### Extract to read
We selected the sample from the 1996 Register of the British Confederation of Psychotherapists (BCP), which contains the names and addresses of approximately 800 practitioners with adults and information about their training institutes. A random one-in-two sample of 400 was generated using random number tables from the alphabetical list of practitioners working with adults. The questionnaire was anonymous. Respondents were sent a postcard to return under separate cover to indicate that they had replied. Non-responders were posted a second questionnaire in order to improve the response rate.
We used a postal questionnaire to target a large sample of psychotherapists. This comprised both forced-choice and open-ended questions. However, we recognised that the information collected would not do justice to the complexity of therapeutic work itself, therefore respondents were offered follow-up interviews during which they could give more in-depth views. The use of both techniques is preferable to either in isolation. Qualitative data from the interviews are reported separately (Phillips et al, 2001). The questionnaire covered socio-demographic details of respondents, their experience as training analysts and psychotherapists if applicable, their experience of working with gay and lesbian clients and their attitudes towards the rights of gays and lesbians. Individuals who wished to comment on the questionnaire without completing it in full were invited to respond in this way.

### Data excerpts
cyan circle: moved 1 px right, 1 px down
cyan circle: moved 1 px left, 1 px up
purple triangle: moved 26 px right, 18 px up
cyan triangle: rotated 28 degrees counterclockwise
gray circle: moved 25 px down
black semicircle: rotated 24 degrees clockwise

### Required work
Resume the passage on the postal survey of psychotherapists, picking up right after its last sentence.

### Result for this exercise
Pre-coded frequency data generated in the study were analysed using SPSS version 9 (for PC). Free text was transcribed, read and analysed by one of the authors (A.B.) to produce descriptive codings relevant to the topic of the research. Categories arose and were assigned on the basis of units of meaning. Data could give rise to more than one coding, and where relevant this is indicated. The richness of the free text data and the controversial nature of the project made it important to include illustrative verbatim observations. The views of respondents who generated no free text remain unelaborated.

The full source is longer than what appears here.